*PROBLEM*
Skip the pictures and repeat each line of the data exactly.

*DATA SEGMENT*
%%
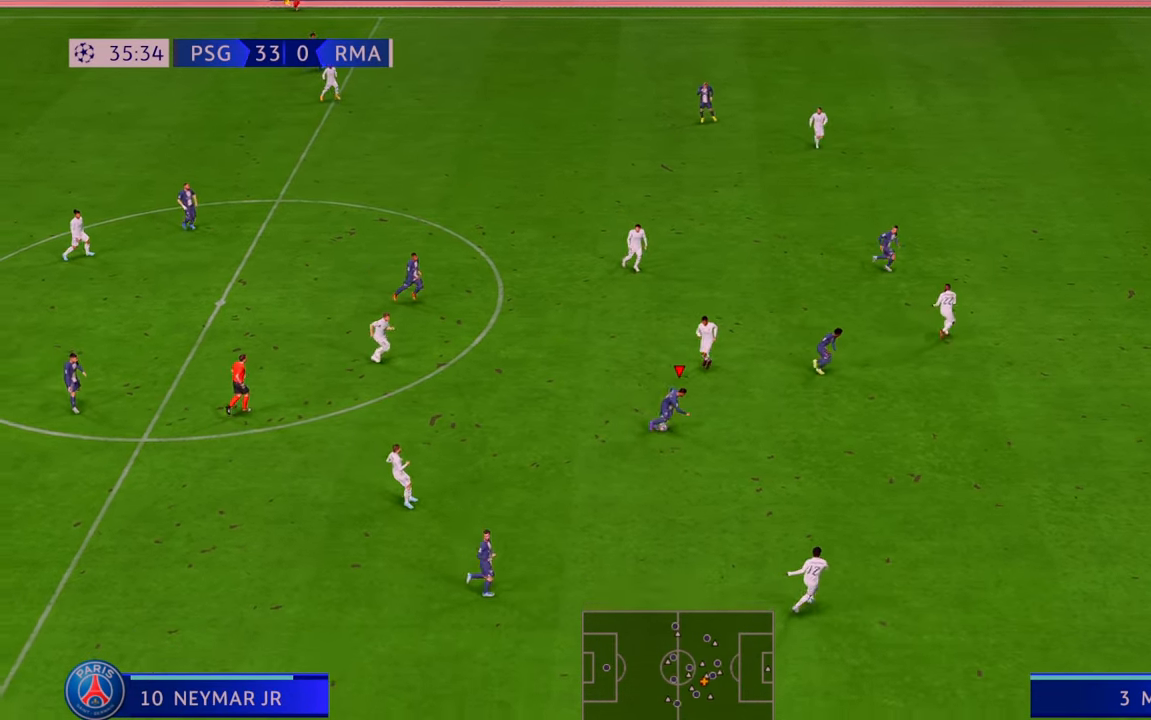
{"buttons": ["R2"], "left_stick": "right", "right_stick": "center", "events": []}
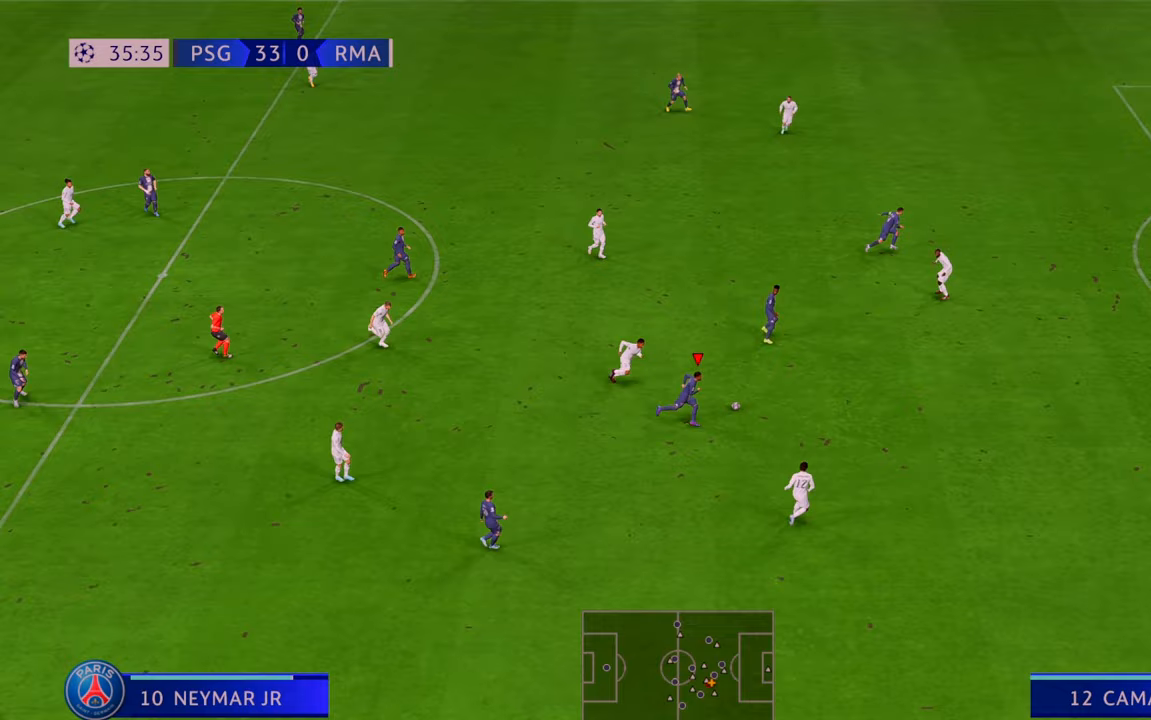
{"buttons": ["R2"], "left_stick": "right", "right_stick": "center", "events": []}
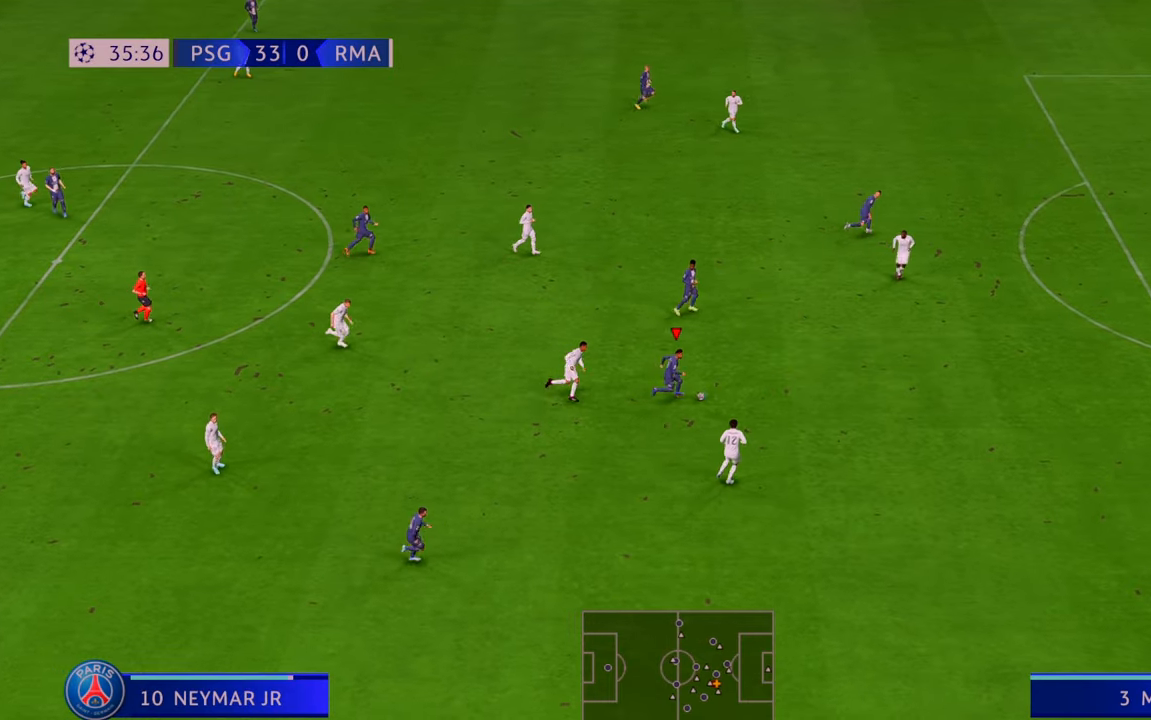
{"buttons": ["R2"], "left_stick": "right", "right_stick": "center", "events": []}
%%
*WRITTEN RESPONSE*
{"buttons": ["R2"], "left_stick": "right", "right_stick": "center", "events": []}
{"buttons": ["R2"], "left_stick": "right", "right_stick": "center", "events": []}
{"buttons": ["R2"], "left_stick": "right", "right_stick": "center", "events": []}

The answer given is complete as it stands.